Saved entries
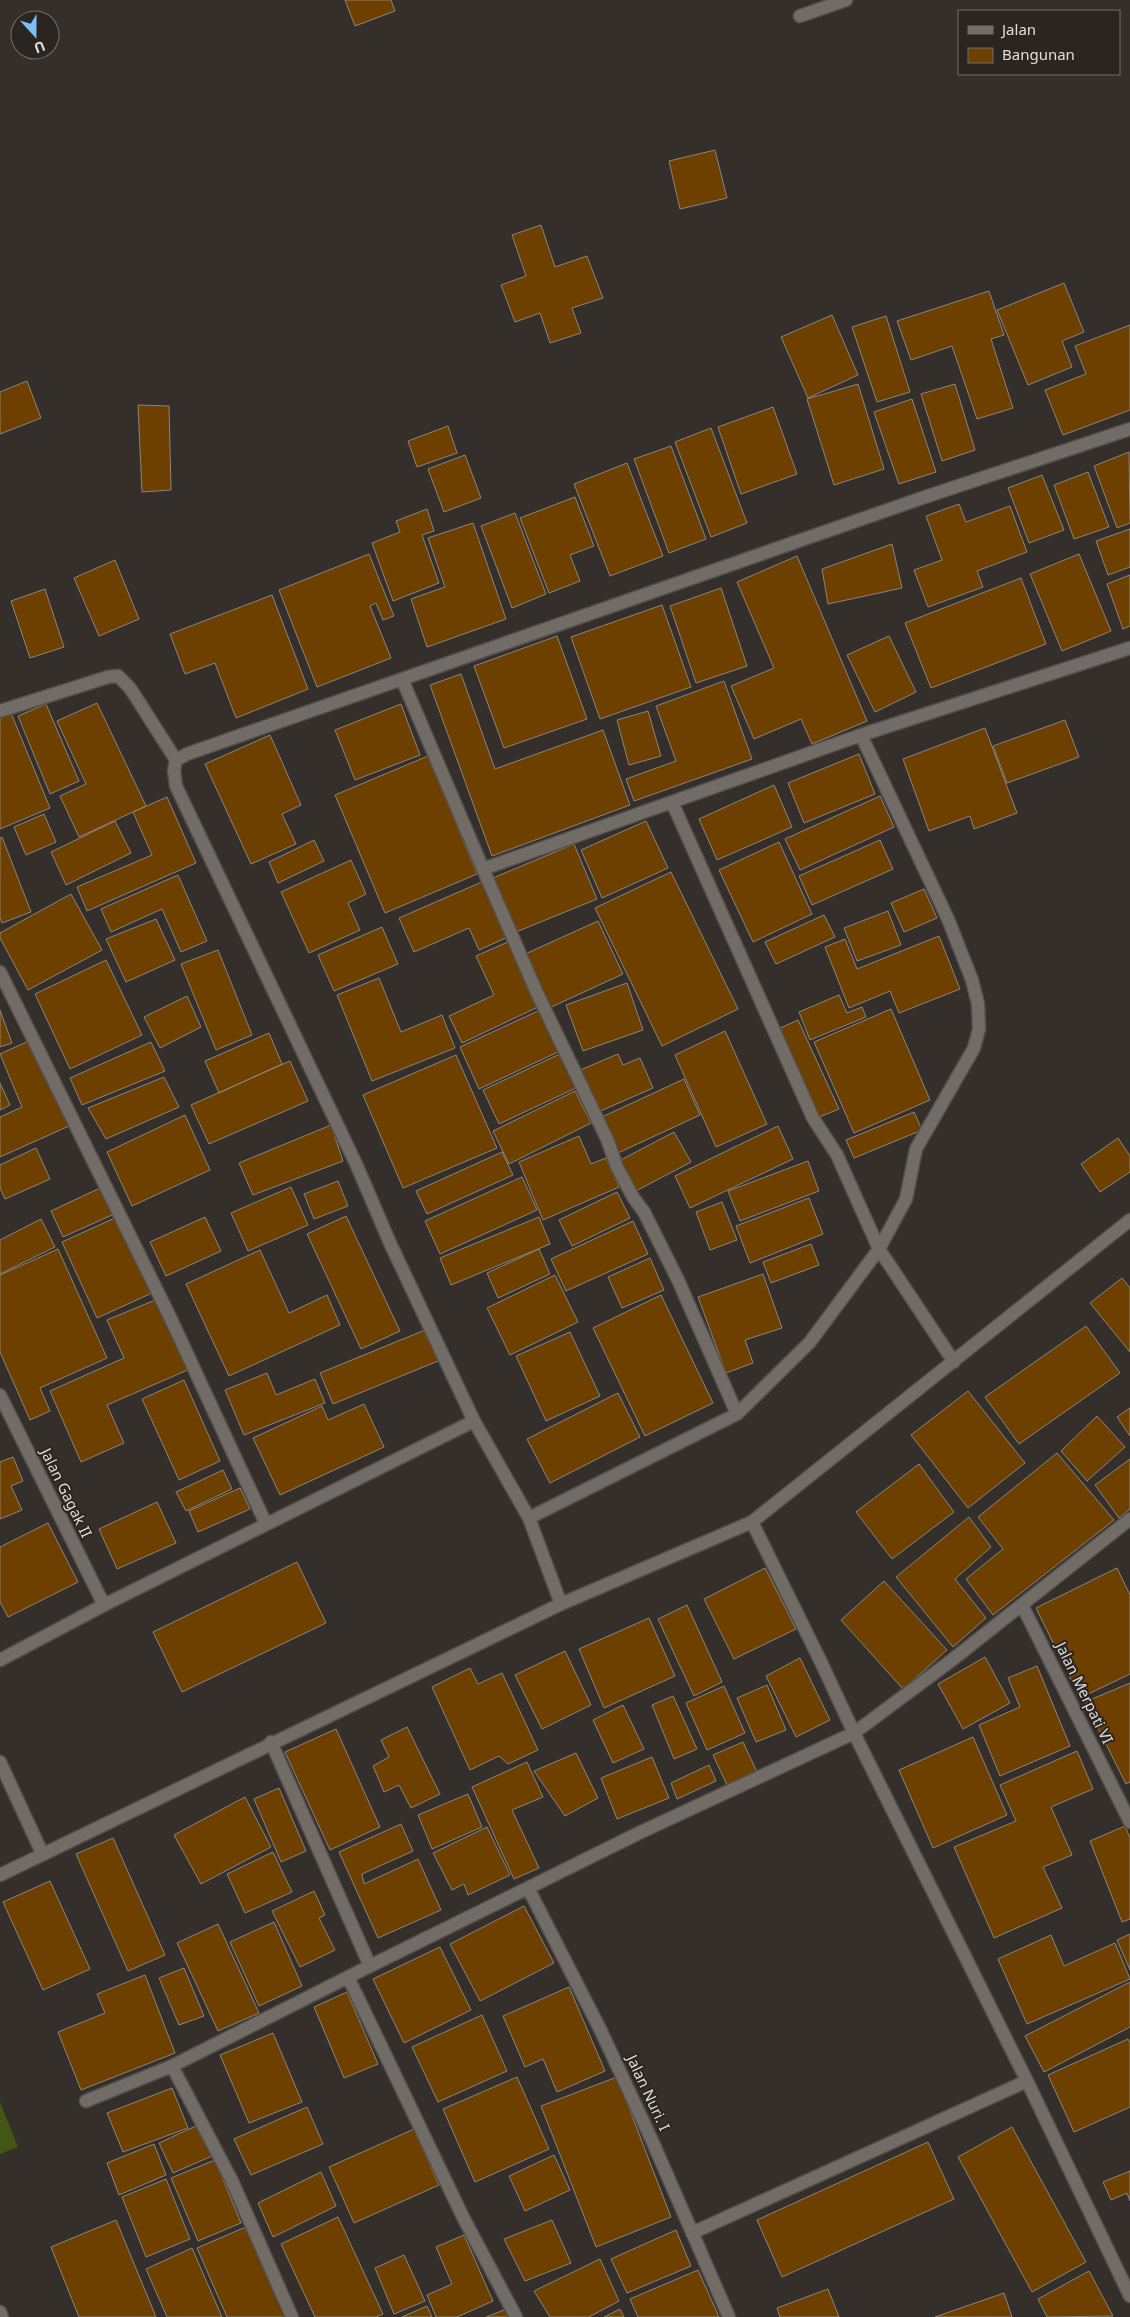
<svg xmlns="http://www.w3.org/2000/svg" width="1130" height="2317" font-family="'Noto Sans',sans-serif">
	<rect width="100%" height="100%" fill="#352f2b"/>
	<path fill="#425713" d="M0,2102L18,2147L0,2154Z"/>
	<path fill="#6d4000" stroke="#8a857f" d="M345,0H391L395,11L355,26Z
		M715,150L727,198L680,209L669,161Z
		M541,225L555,267L587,256L603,298L572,308L581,333L550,343L540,313L515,322L501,285L526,276L512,235Z
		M1064,283L1084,332L1062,341L1072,367L1028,385L997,310Z
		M989,291L1004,335L991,339L1013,408L977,419L952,346L911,360L897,321Z
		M832,315L858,375L808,398L781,337Z
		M886,316L910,392L877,402L852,327Z
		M1130,325V410L1063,435L1045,390L1086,374L1075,346Z
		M27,381L41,418L0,434V392Z
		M858,384L884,469L834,485L807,399Z
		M955,384L975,450L942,461L921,394Z
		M912,399L936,472L899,484L874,412Z
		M138,405L169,406L171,490L142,492Z
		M773,407L797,474L741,494L718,427Z
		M448,426L457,453L417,467L408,441Z
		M711,428L747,523L711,537L675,442Z
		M671,446L706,539L669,553L634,459Z
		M1129,452L1130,523L1117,528L1094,466Z
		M465,455L481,498L444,512L428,469Z
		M627,463L663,556L610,576L574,484Z
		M1088,472L1109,527L1074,539L1054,485Z
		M1042,475L1064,530L1029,543L1008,488Z
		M575,497L594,546L570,555L580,581L549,593L520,518Z
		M959,504L966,522L1010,506L1027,552L977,571L983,587L928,607L914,570L942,560L926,516Z
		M427,509L434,531L422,535L439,583L393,601L372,543L400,532L396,521Z
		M515,513L546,594L512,608L481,526Z
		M473,523L506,619L427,647L411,599L445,587L428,538Z
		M1130,529V567L1108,575L1096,541Z
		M892,544L902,588L828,604L822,569Z
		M369,554L394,616L383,620L376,603L370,606L391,658L317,687L279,590Z
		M1079,554L1111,631L1062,651L1030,574Z
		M797,556L867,721L812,744L801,719L754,739L731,686L774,668L737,582Z
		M115,560L139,619L99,636L74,578Z
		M1130,575V626L1123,629L1107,584Z
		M1021,578L1046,644L931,688L905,623Z
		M721,588L747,666L696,683L670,606Z
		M45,589L64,647L30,658L11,601Z
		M272,595L308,689L236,718L215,663L185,674L170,634Z
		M662,605L691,687L600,719L571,637Z
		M557,636L587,719L504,748L474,666Z
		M889,636L916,692L875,712L847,655Z
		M461,674L495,769L603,730L630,805L492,856L430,685Z
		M724,681L752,759L634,801L626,779L676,761L656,706Z
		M97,703L146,806L79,837L60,796L86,784L57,721Z
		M46,704L79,781L50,794L18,716Z
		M401,704L420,755L355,780L335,730Z
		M648,711L661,756L629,765L617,720Z
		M11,713L50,808L0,829V717Z
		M1065,720L1079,757L1007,783L993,746Z
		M985,728L1017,813L974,829L970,816L929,831L903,759Z
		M270,735L301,805L282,814L296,844L251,864L205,764Z
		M859,754L875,794L804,823L788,783Z
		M428,756L477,874L385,913L335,795Z
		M774,785L792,827L717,860L699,819Z
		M880,796L894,827L800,870L785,839Z
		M167,797L196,863L87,911L77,887L152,855L133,812Z
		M44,814L56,842L26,855L14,827Z
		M115,821L131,853L66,885L51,852Z
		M646,821L668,868L602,898L581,850Z
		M2,837L31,912L2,923L0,918V838Z
		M314,840L324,861L278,883L269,862Z
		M880,840L893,869L812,905L799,876Z
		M779,842L812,914L753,942L719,870Z
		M574,844L597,899L516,932L493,878Z
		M351,860L366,894L348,903L360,930L309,953L281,892Z
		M671,872L738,1009L662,1046L595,908Z
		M178,875L207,941L181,952L162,909L111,932L101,909Z
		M484,881L508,937L479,950L469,928L414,952L399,918Z
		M924,889L937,918L904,932L891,903Z
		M71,894L102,950L28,990L0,938V933Z
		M888,911L901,945L857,961L844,928Z
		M824,915L835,937L776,964L765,942Z
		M156,919L175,960L126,982L106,939Z
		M598,921L623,974L547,1009L523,955Z
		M382,927L398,964L334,991L318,955Z
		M939,936L960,989L899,1013L890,991L849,1008L825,947L845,939L857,969Z
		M510,941L540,1006L462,1043L449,1016L494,995L476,956Z
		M218,950L252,1035L216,1050L181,964Z
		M106,960L142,1035L70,1069L35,994Z
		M379,978L401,1032L442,1015L455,1048L372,1081L337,995Z
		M627,983L643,1030L583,1051L566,1005Z
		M839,995L847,1013L862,1007L866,1017L810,1040L799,1012Z
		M187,996L201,1027L160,1048L144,1017Z
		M891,1009L930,1100L854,1133L814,1042Z
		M0,1010L12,1043L0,1047Z
		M540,1010L560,1051L479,1089L460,1047Z
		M798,1020L839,1109L817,1118L776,1030Z
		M725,1031L767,1124L716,1147L675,1055Z
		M269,1033L282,1064L219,1093L205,1061Z
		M31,1040L69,1126L0,1157V1117L22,1107L0,1054Z
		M151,1042L165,1071L82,1105L70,1078Z
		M562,1053L578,1087L499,1124L483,1090Z
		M618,1054L623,1065L640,1058L653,1088L596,1113L578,1071Z
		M456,1055L497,1148L403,1188L363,1095Z
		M290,1061L308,1101L209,1144L191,1105Z
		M164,1077L179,1107L106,1139L88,1108Z
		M684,1079L700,1115L618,1153L602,1117Z
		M0,1083L10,1105L0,1110Z
		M575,1091L591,1123L509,1164L493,1131Z
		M914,1112L922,1130L854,1158L846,1140Z
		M185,1115L210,1170L132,1206L107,1152Z
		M331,1125L343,1161L253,1195L239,1163Z
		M778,1126L793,1159L690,1208L675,1176Z
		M674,1132L691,1162L634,1192L617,1162Z
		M579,1136L591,1164L606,1158L619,1187L543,1220L519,1162Z
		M1118,1138L1130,1156V1172L1100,1192L1081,1164Z
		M36,1148L50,1179L5,1199L0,1188V1165Z
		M502,1152L513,1175L427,1214L416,1191Z
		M808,1161L819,1191L740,1221L728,1191Z
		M522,1177L537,1210L440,1254L425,1221Z
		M338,1181L348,1206L314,1219L304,1194Z
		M291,1187L308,1225L248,1251L231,1213Z
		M100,1188L112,1215L63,1237L51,1211Z
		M617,1192L630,1218L572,1246L559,1220Z
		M809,1198L823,1234L750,1263L736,1226Z
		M722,1202L737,1240L710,1250L696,1212Z
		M346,1216L400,1331L361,1349L307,1234Z
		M117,1217L152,1293L97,1318L62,1242Z
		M205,1217L221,1251L166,1276L150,1242Z
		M539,1217L550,1244L451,1285L440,1258Z
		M41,1219L55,1247L0,1274V1240Z
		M633,1221L648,1254L566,1291L551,1259Z
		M811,1244L819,1265L771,1283L763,1262Z
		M58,1249L107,1358L40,1388L50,1411L30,1420L0,1352V1275Z
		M539,1249L550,1274L498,1298L487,1273Z
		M260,1250L289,1313L327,1295L340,1325L229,1376L186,1284Z
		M650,1258L664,1290L622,1308L608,1277Z
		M763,1274L782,1328L745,1340L753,1363L726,1373L698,1297Z
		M555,1275L578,1322L510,1355L487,1308Z
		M1122,1278L1130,1288V1352L1090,1303Z
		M661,1295L713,1403L645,1436L593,1328Z
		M160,1298L190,1369L107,1405L124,1443L81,1462L50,1391L124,1358L107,1320Z
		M1086,1326L1120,1373L1019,1444L985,1397Z
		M425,1330L438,1361L333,1404L320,1373Z
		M570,1332L600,1396L546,1421L516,1356Z
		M267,1373L276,1395L315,1379L325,1403L244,1435L225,1390Z
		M184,1380L220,1461L179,1480L142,1399Z
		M968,1391L1025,1463L968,1508L911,1435Z
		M618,1393L640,1437L550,1483L527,1439Z
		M364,1404L384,1447L280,1495L253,1438L322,1406L328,1420Z
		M1130,1408V1436L1117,1417Z
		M1097,1416L1125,1447L1087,1481L1061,1451Z
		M1057,1453L1114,1520L993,1615L966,1579L1003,1549L978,1517Z
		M13,1457L23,1481L11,1486L22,1510L0,1519V1462Z
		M1130,1459V1509L1119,1518L1095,1485Z
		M919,1464L954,1512L892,1559L856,1512Z
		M223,1470L232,1489L186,1511L176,1492Z
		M240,1488L250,1509L198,1532L189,1511Z
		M157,1502L176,1543L117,1569L99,1529Z
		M969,1517L991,1547L955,1579L986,1618L953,1647L896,1577Z
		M48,1523L78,1582L8,1617L0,1602V1547Z
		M297,1562L326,1623L182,1692L153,1632Z
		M765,1568L796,1629L734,1659L704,1599Z
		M1117,1568L1130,1595V1674L1080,1698L1036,1608Z
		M884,1581L947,1650L903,1689L841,1620Z
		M687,1605L722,1682L694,1696L658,1619Z
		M649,1618L675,1676L604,1708L579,1649Z
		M565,1651L591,1705L542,1729L515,1675Z
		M985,1657L1010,1703L963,1729L938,1684Z
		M800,1658L830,1720L796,1737L766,1676Z
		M1037,1666L1070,1746L1000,1776L979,1725L1020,1707L1008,1678Z
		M470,1668L478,1684L502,1673L538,1750L508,1764L499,1756L470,1770L432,1687Z
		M1130,1683V1782L1126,1784L1085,1702Z
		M767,1685L786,1730L756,1742L737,1698Z
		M724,1686L745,1733L707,1750L686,1703Z
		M673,1696L697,1749L674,1759L652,1705Z
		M623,1705L644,1749L613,1763L593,1720Z
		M407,1727L440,1794L411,1808L399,1785L384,1792L373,1766L389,1757L381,1740Z
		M336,1729L380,1827L330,1850L285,1752Z
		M973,1737L1007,1815L933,1848L899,1770Z
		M743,1742L757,1772L727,1785L713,1755Z
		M1077,1751L1093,1789L1051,1807L1072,1855L1043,1867L1062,1908L994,1938L954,1847L1016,1821L1000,1785Z
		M576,1753L598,1798L565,1816L534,1771Z
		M652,1757L669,1798L617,1819L601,1778Z
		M527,1762L543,1797L512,1810L539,1868L514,1879L472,1787Z
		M709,1765L716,1781L677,1799L671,1783Z
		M279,1788L306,1851L281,1862L254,1799Z
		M468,1794L482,1827L432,1849L418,1815Z
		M245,1797L271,1847L201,1884L174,1835Z
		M401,1824L413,1851L362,1874L364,1884L418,1859L441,1910L378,1938L339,1852Z
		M1125,1826L1130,1838V1919L1122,1922L1090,1841Z
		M487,1827L510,1875L468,1895L464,1884L452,1890L433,1853Z
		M113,1838L165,1955L128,1971L76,1854Z
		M273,1852L292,1892L245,1913L227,1874Z
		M50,1881L90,1969L43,1990L3,1902Z
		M314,1891L325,1915L319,1918L335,1950L300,1967L272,1911Z
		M524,1906L554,1963L480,2001L450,1944Z
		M274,1922L302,1986L259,2006L230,1942Z
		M218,1924L259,2013L218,2031L177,1943Z
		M1130,1934V1970L1117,1940Z
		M1051,1935L1064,1966L1115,1943L1130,1979L1027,2024L998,1959Z
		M440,1947L471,2010L404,2043L373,1979Z
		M184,1968L204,2016L179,2025L159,1978Z
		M145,1975L175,2053L81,2090L58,2032L105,2013L97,1994Z
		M1130,1982V2027L1044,2072L1025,2036Z
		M569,1987L605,2071L557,2092L543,2059L525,2067L503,2016Z
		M347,1992L378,2064L344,2078L314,2007Z
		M482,2015L507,2071L438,2102L412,2047Z
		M273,2033L302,2102L249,2123L220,2055Z
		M1128,2039L1130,2043V2107L1074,2132L1048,2075Z
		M517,2077L549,2149L475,2182L443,2109Z
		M617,2077L671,2217L596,2247L541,2106Z
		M172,2088L188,2128L123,2152L107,2113Z
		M307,2107L323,2144L251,2175L234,2139Z
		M198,2125L212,2156L173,2173L159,2143Z
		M1012,2127L1086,2262L1032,2292L958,2157Z
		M414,2129L439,2185L354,2223L329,2167Z
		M928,2142L954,2199L782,2277L757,2220Z
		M154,2144L166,2175L119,2195L107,2163Z
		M554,2155L570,2190L525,2211L509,2176Z
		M215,2160L241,2223L198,2241L171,2178Z
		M1130,2171V2201L1127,2193L1111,2200L1103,2182Z
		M321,2172L336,2206L273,2237L258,2203Z
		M166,2179L190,2239L146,2257L122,2197Z
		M338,2217L383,2314L376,2317H315L281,2244Z
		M116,2220L156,2317H79L51,2247Z
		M552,2220L571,2263L525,2281L504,2239Z
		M248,2226L286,2317H227L197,2248Z
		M676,2230L691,2266L627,2293L611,2259Z
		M464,2235L493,2301L457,2317H436L427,2295L452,2284L436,2247Z
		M192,2248L222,2317H167L146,2269Z
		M404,2255L425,2301L394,2314L375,2268Z
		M600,2259L619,2301L589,2317H550L534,2291Z
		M698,2270L719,2317H638L630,2299Z
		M1089,2271L1113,2316L1047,2317L1038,2299Z
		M828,2289L839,2317H780L777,2308Z
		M1004,2293L1012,2317H935Z
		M427,2306L432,2317H402Z
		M509,2308L513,2317H486Z
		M620,2309L624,2317H604Z"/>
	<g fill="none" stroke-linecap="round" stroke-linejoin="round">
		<g stroke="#534e4b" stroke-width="15">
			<path id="minor" d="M800,16L846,0
				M402,679L483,869L861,735L1130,648
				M0,711L108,677L118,676L130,688L176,760
				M672,802L813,1118L837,1155L879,1249L954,1362
				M483,869L537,993L607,1139L617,1167L633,1197L644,1212L678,1280L737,1414L529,1518
				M0,972L170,1317L266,1524
				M0,1395L104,1605
				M737,1414L810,1342L879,1249L906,1199L916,1149L974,1048L979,1029L978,1004L972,980L948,919L861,735
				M752,1522L820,1660L854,1733L952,1660L1130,1519
				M561,1604L529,1518L474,1421L390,1243L357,1166L176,786L174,770L176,760L187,754L922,498L1130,429
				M1022,1605L1130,1822
				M0,1660L104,1605L474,1421
				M271,1742L370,1966L641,1832L854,1733L1027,2081L1130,2296
				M0,1762L42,1853
				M0,1875L561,1604L752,1522L1130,1220
				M528,1888L601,2031L654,2145L729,2317
				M348,1977L463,2217L516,2317
				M172,2066L232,2181L292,2317
				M86,2101L172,2066L370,1966
				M692,2233L1027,2081
				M0,2312L2,2317"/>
		</g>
		<use href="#minor" stroke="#726c67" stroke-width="12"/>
	</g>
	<g text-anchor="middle" stroke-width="4" stroke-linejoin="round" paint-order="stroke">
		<g font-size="15" fill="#e0dcda" stroke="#2b2521">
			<text transform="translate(66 1493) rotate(64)" y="5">Jalan Gagak II</text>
			<text transform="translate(1084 1693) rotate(64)" y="5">Jalan Merpati VI</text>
			<text transform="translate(648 2093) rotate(65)" y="5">Jalan Nuri. I</text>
		</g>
	</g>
	<rect x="958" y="10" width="162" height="65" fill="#2b2521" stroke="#736e6b"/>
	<rect x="968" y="26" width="25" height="8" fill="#726c67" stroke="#736e6b"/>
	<text x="1002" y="35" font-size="15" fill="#e0dcda">Jalan</text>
	<rect x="968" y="48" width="25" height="15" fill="#6d4000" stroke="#736e6b"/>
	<text x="1002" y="60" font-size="15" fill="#e0dcda">Bangunan</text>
	<g transform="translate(35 35) rotate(159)"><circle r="24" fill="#2b2521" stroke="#736e6b"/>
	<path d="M0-4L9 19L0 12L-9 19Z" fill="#7bbef8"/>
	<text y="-8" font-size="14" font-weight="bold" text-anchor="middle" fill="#e0dcda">U</text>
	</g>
</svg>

PROBLEM STATEMENT: Set down, exactly as they appear above, all lines from the one that has "M617,2077L671,2217L596,2247L541,2106Z" down to the one that has "M672,802L813,1118L837,1155L879,1249L954,1362", including those two and no others.

RESPONSE AREA:
		M617,2077L671,2217L596,2247L541,2106Z
		M172,2088L188,2128L123,2152L107,2113Z
		M307,2107L323,2144L251,2175L234,2139Z
		M198,2125L212,2156L173,2173L159,2143Z
		M1012,2127L1086,2262L1032,2292L958,2157Z
		M414,2129L439,2185L354,2223L329,2167Z
		M928,2142L954,2199L782,2277L757,2220Z
		M154,2144L166,2175L119,2195L107,2163Z
		M554,2155L570,2190L525,2211L509,2176Z
		M215,2160L241,2223L198,2241L171,2178Z
		M1130,2171V2201L1127,2193L1111,2200L1103,2182Z
		M321,2172L336,2206L273,2237L258,2203Z
		M166,2179L190,2239L146,2257L122,2197Z
		M338,2217L383,2314L376,2317H315L281,2244Z
		M116,2220L156,2317H79L51,2247Z
		M552,2220L571,2263L525,2281L504,2239Z
		M248,2226L286,2317H227L197,2248Z
		M676,2230L691,2266L627,2293L611,2259Z
		M464,2235L493,2301L457,2317H436L427,2295L452,2284L436,2247Z
		M192,2248L222,2317H167L146,2269Z
		M404,2255L425,2301L394,2314L375,2268Z
		M600,2259L619,2301L589,2317H550L534,2291Z
		M698,2270L719,2317H638L630,2299Z
		M1089,2271L1113,2316L1047,2317L1038,2299Z
		M828,2289L839,2317H780L777,2308Z
		M1004,2293L1012,2317H935Z
		M427,2306L432,2317H402Z
		M509,2308L513,2317H486Z
		M620,2309L624,2317H604Z"/>
	<g fill="none" stroke-linecap="round" stroke-linejoin="round">
		<g stroke="#534e4b" stroke-width="15">
			<path id="minor" d="M800,16L846,0
				M402,679L483,869L861,735L1130,648
				M0,711L108,677L118,676L130,688L176,760
				M672,802L813,1118L837,1155L879,1249L954,1362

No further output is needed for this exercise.